QUESTÕES SOBRE O MATERIAL:
1/ Transcreva, do ensaio sobre memória e música, o trecho que começa em "Deu pra sentir" e prossegue até "arquivamento da vida.".
2/ Com base no ensaio sobre memória e música, responda:
(a) Em que ano foi publicado o livro Dois Lados da Mesma Viagem?
(b) Em qual livraria ocorreu o lançamento desse livro?
(c) De quem é a crônica em que o personagem nasce velho e morre menino?
3/ Dê continuidade ao ensaio sobre memória e música a partir do ponto em que ele termina.

TRECHO DO DOCUMENTO:

Dando sequência à série iniciada com o texto do Pedro Munhoz, convidei o compositor, autor de quadrinhos e pesquisador Rafael Senra. Seu texto, em suas próprias palavras [tão boas que o editor aqui não quis desperdiçar] "mescla o memorialismo descritivo e algum teor analítico", costurando sua trajetória biográfica às experiências sociais e sonoras no tempo. Na forma, me lembra um pouco
uma série de ensaios de vários historiadores que curto muito, que se
chamou "Ensaios de ego-história".
Deu pra sentir que é material do bom. Então sem mais delongas, Rafael Senra:
--\\//--
Tenho
confiança na veracidade da "colcha de retalhos" que é a minha
memória, apesar de saber que boa parte das lembranças são sempre reescritas
pela porção mais "malandra" da cabeça. Como se não bastasse, entre o
vivido e o reinventado, existem as elaborações feitas a partir de depoimentos
de outras pessoas. A grosso modo, entendo essas três diferentes operações como
o processo pessoal de arquivamento da vida.
Dito
isso, me volto para a proposta dessa série, de rememorar algumas experiências
com (e sobre) música popular – só que o farei aqui de uma maneira talvez
inusitada. De trás para a frente, subvertendo a gravidade evolutiva do ciclo
cronológico, como naquela crônica do Chico Anysio em que o personagem nasce
velho e morre menino.
Mesmo
que não seja profissional, a minha relação com música atualmente tem uma
dimensão teórica e outra prática. Em 2013, publiquei um livro chamado Dois
Lados da Mesma Viagem, sobre a identidade de Minas Gerais na obra do Clube
da Esquina. Tal obra não me fez mais rico, nem me levou ao Jô Soares, mas
proporcionou que eu viajasse, conhecesse muita gente bacana, e divulgasse o
resultado do meu estudo. Parafraseando meu "objeto de estudo", foi um
livro que me deixou "com a roupa encharcada e a alma repleta de
chão". Já a minha relação prática com a música é um pouco mais subjetiva,
se resumindo a uma enorme gaveta lotada de composições diversas, com muitas
letras e melodias. Tenho gravado várias delas em meu home-studio.
Presença ilustre de Fernando Brant no lançamento do livro Dois Lados da Mesma Viagem (2013), na Livraria Quixote (BH)
Apesar
de continuar lidando com música, não tenho ambição de ser músico profissional,
algo que já quis em outros tempos. Após defender o mestrado, cismei que
ganharia a vida tocando violão em barzinho. Alguns amigos meus tinham e tem
essa profissão, e eu achava que isso seria melhor que a burocrática carreira
acadêmica que se anunciava.

LISTAGEM APRESENTADA:
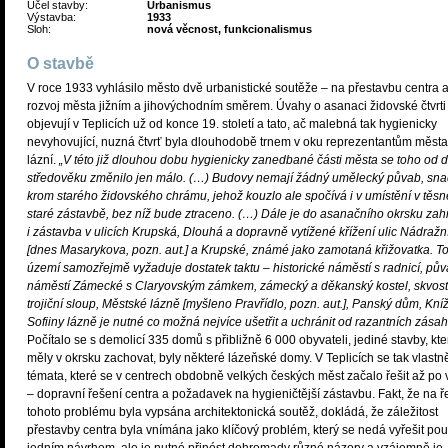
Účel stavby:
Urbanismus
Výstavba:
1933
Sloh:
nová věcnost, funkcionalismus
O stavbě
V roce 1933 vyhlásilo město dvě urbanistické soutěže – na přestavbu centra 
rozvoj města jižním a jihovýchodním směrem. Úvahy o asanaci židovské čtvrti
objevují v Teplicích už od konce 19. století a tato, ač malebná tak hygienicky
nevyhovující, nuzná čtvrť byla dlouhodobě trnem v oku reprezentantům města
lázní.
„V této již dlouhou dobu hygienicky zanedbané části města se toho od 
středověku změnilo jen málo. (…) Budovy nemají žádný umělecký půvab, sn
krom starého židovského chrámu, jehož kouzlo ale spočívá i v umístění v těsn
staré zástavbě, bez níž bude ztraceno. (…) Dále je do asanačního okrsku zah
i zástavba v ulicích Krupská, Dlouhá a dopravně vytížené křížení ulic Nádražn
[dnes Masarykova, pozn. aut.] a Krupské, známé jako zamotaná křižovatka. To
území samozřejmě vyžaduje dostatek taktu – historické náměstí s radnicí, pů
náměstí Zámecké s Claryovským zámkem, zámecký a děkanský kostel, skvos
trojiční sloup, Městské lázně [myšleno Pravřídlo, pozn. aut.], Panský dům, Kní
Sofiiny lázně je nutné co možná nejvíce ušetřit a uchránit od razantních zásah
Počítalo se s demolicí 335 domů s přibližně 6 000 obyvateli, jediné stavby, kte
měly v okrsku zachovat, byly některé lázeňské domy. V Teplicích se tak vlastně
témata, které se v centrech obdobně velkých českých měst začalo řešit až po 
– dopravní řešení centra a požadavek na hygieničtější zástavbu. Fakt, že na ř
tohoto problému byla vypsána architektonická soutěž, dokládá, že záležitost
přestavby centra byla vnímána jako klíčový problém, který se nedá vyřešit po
==
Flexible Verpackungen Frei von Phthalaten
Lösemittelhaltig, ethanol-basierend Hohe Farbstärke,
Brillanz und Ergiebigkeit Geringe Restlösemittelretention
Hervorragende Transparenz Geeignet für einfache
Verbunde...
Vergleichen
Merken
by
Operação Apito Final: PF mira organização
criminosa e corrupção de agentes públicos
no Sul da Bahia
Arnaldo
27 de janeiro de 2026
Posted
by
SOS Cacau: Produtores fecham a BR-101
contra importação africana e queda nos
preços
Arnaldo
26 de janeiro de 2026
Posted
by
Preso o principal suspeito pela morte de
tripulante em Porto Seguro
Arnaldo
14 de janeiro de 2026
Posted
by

CONJUNTO DE RESPOSTAS:
1/
Deu pra sentir que é material do bom. Então sem mais delongas, Rafael Senra:
--\\//--
Tenho
confiança na veracidade da "colcha de retalhos" que é a minha
memória, apesar de saber que boa parte das lembranças são sempre reescritas
pela porção mais "malandra" da cabeça. Como se não bastasse, entre o
vivido e o reinventado, existem as elaborações feitas a partir de depoimentos
de outras pessoas. A grosso modo, entendo essas três diferentes operações como
o processo pessoal de arquivamento da vida.

2/
(a) Em 2013.
(b) Na Livraria Quixote (BH).
(c) De Chico Anysio.

3/
Cartaz de show, produzido pelo próprio autor.
Se
minha relação com música hoje em dia é teórica num lado e prática no outro, é
porque aprendi nos barzinhos que amar e fazer música são contas
que nem sempre batem. Na minha curta carreira como músico de bar, enfrentei
bravamente as madrugadas com alegria e fôlego, e creio que até fiz alguns olhos
e ouvidos brilharem. Mas...
As
frustrações cresciam como mato. Ainda que meu repertório fosse popular, as
pessoas pediam que eu tocasse material do infame sertanejo universitário. Fazia
apresentações de três horas em média, sozinho, as vezes sem intervalo. Em
alguns lugares, sequer me davam o que comer, muito menos transporte, e por
várias vezes pagavam menos que o combinado. Já fiz shows longos por 50 reais,
por 10 reais, já toquei de graça, já paguei para tocar. Ouvi desaforo de dono
de bar, mais de uma vez, coisas por vezes mesquinhas e rancorosas. Percebi que
o músico pertence ao lado fraco da predatória cadeia do entretenimento
regional.
Antes
disso, tive bandas na época de faculdade, em São João del-Rei (MG), coisas
consideradas mais cult – e aqui preciso fazer um parêntese: é engraçado
como o erudito de ontem se torna o popular de hoje, e viceversa. Por exemplo,
quando toquei bandolim em um grupo de chorinho, fui acusado por algumas pessoas
de trair minhas raízes de músico popular. Como se o choro tivesse sido música
das cortes reais ou da aristocracia européia na Idade Média...
Sobre
o "popular" de então, participei também de bandas de pop rock, mesmo
no período da faculdade, e até antes. Poucas composições minhas deram o ar da
graça nessas bandas. Tocar material autoral sempre representou algo meio que de
resistência, como se o zeitgeist da minha geração fosse a lógica
"Emerson Nogueira"; uma constante reciclagem de hits cristalizados no
tempo, um eterno ruminar das enquetes radiofônicas dos tempos áureos da
indústria fonográfica.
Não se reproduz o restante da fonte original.